■ **WHAT THE EXERCISE ASKS**:
Leave no picture in, and give every entry again exactly.

Stored data entries:
=== Begin Enclosure ===

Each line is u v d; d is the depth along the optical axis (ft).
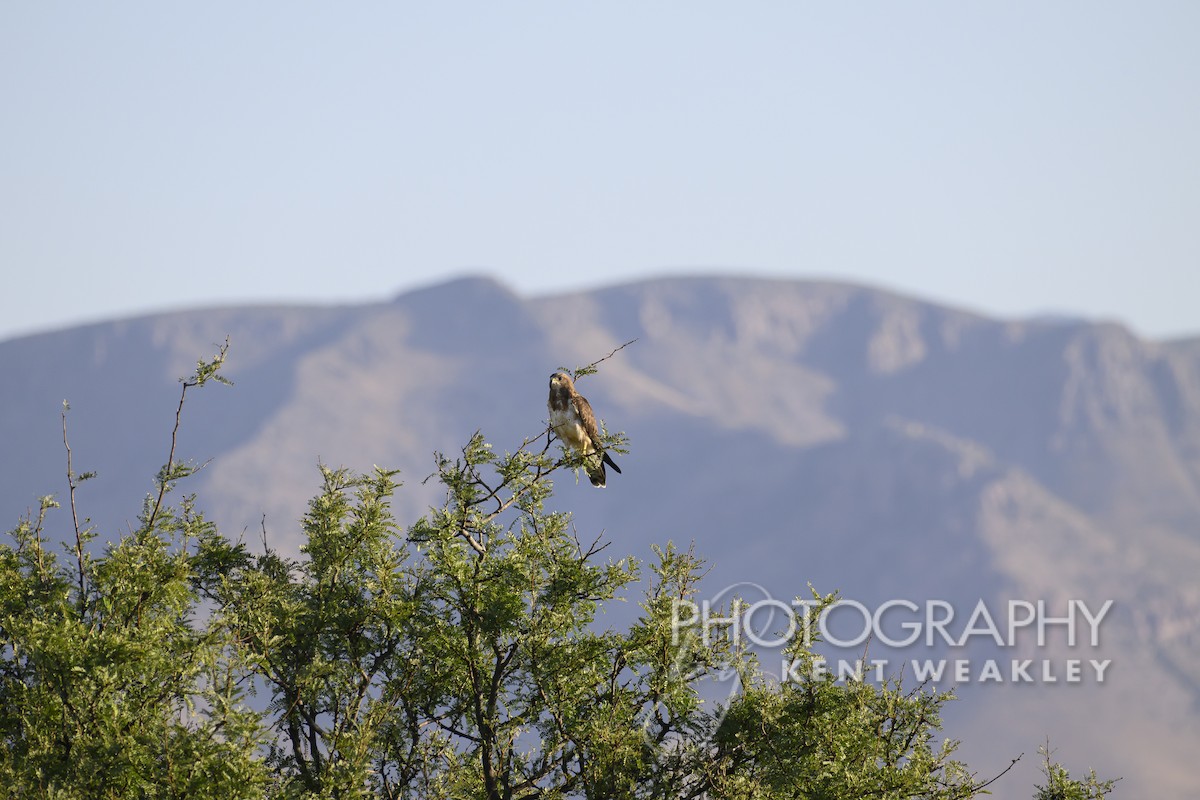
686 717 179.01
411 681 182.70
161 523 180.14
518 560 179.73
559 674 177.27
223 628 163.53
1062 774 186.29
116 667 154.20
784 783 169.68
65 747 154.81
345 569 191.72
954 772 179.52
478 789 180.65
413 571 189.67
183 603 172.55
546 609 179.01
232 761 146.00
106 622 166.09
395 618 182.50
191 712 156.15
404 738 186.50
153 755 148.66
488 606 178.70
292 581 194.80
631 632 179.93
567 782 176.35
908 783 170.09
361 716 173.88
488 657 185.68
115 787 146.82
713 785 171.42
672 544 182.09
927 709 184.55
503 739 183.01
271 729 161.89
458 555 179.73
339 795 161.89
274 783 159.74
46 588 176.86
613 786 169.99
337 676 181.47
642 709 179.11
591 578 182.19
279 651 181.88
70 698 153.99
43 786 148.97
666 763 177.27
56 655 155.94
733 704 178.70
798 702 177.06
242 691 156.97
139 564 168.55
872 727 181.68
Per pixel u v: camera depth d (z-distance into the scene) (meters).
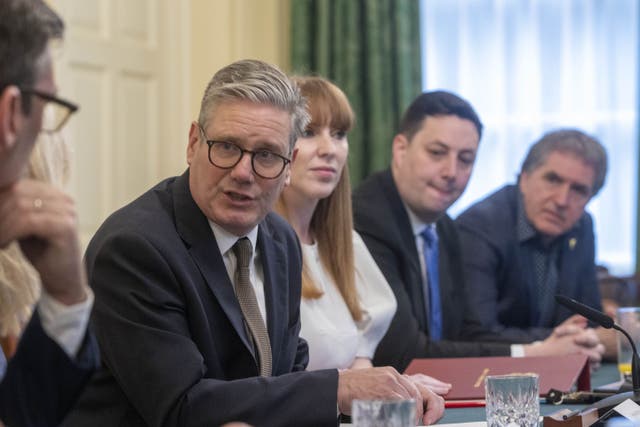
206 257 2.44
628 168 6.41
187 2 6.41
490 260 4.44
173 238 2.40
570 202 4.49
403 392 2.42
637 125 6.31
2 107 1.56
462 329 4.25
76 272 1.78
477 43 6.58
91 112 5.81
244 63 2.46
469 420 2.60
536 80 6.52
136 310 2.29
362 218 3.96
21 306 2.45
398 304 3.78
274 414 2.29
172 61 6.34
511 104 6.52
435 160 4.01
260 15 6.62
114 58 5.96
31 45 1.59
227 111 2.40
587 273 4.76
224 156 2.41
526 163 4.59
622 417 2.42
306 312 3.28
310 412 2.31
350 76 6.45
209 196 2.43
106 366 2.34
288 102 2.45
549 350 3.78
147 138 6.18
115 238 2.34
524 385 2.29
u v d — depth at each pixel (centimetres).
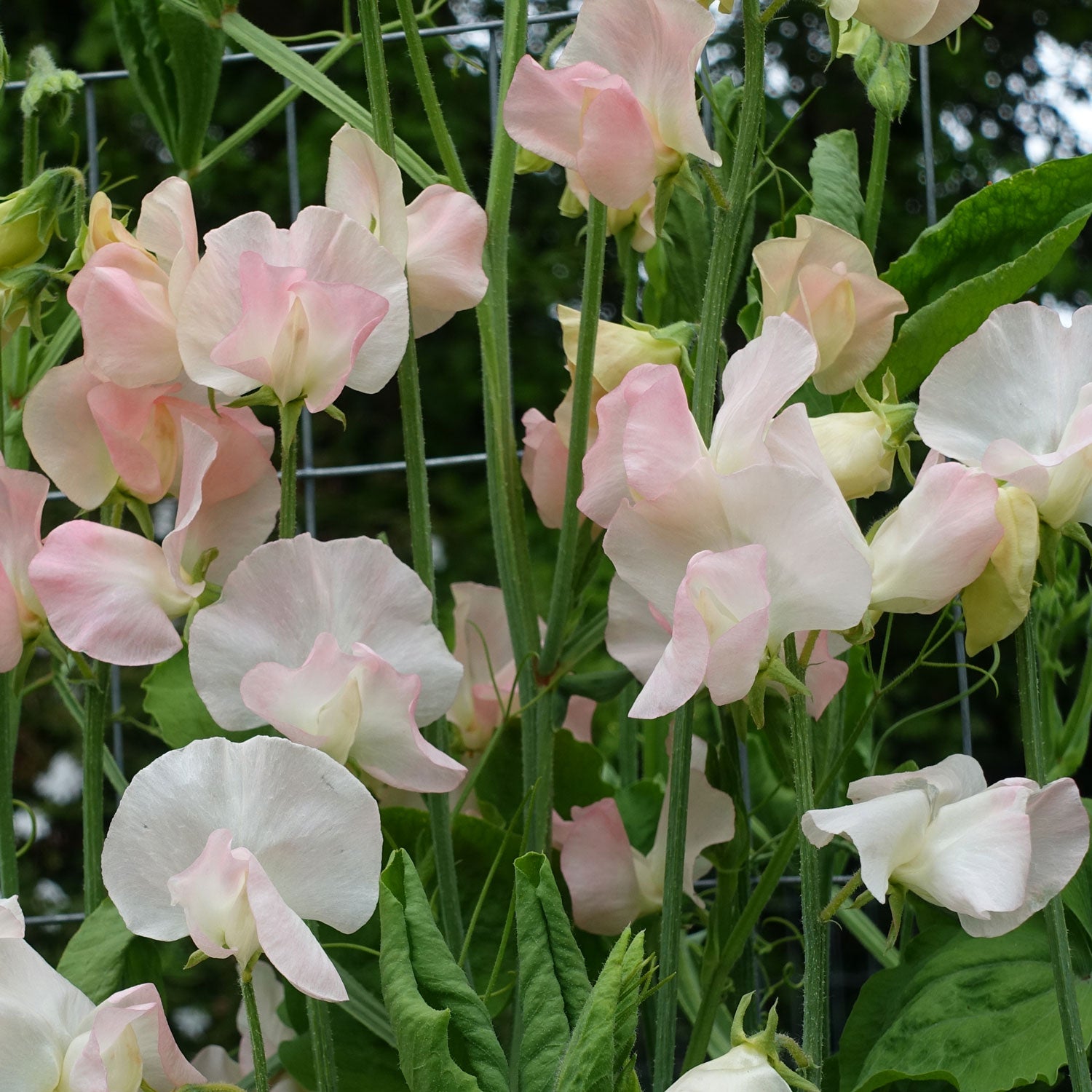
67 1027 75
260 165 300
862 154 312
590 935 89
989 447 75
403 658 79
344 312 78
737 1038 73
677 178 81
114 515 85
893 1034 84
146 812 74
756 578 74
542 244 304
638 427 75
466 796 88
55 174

=== End Enclosure ===

■ **SOLVED EXERCISE**:
Each line is u v d; d is the depth along the optical axis (ft).
686 717 179.01
411 681 182.70
161 523 180.14
518 560 179.73
559 674 177.27
223 628 163.53
1062 774 186.29
116 667 154.20
784 783 169.68
65 747 154.81
345 569 191.72
954 772 179.52
478 789 180.65
413 571 189.67
183 603 172.55
546 609 179.01
232 761 146.00
106 622 166.09
395 618 182.50
191 712 156.15
404 738 186.50
153 755 148.66
488 606 178.70
292 581 194.80
631 632 179.93
567 782 176.35
908 783 170.09
361 716 173.88
488 657 185.68
115 787 146.82
713 785 171.42
672 544 182.09
927 709 184.55
503 739 183.01
271 729 161.89
458 555 179.73
339 795 161.89
274 783 159.74
46 588 176.86
613 786 169.99
337 676 181.47
642 709 179.11
591 578 182.19
279 651 181.88
70 698 153.99
43 786 148.97
666 763 177.27
56 655 155.94
733 704 178.70
798 702 177.06
242 691 156.97
139 564 168.55
872 727 181.68
Per pixel u v: camera depth d (z-distance into the scene) (meters).
206 257 2.44
628 168 6.41
187 2 6.41
490 260 4.44
173 238 2.40
570 202 4.49
403 392 2.42
637 125 6.31
2 107 1.56
462 329 4.25
76 272 1.78
477 43 6.58
91 112 5.81
244 63 2.46
469 420 2.60
536 80 6.52
136 310 2.29
362 218 3.96
21 306 2.45
398 304 3.78
274 414 2.29
172 61 6.34
511 104 6.52
435 160 4.01
260 15 6.62
114 58 5.96
31 45 1.59
227 111 2.40
587 273 4.76
224 156 2.41
526 163 4.59
622 417 2.42
306 312 3.28
310 412 2.31
350 76 6.45
209 196 2.43
106 366 2.34
288 102 2.45
549 350 3.78
147 138 6.18
115 238 2.34
524 385 2.29
u v d — depth at each pixel (centimetres).
67 1027 75
260 165 300
862 154 312
590 935 89
989 447 75
403 658 79
344 312 78
737 1038 73
677 178 81
114 515 85
893 1034 84
146 812 74
756 578 74
542 244 304
638 427 75
466 796 88
55 174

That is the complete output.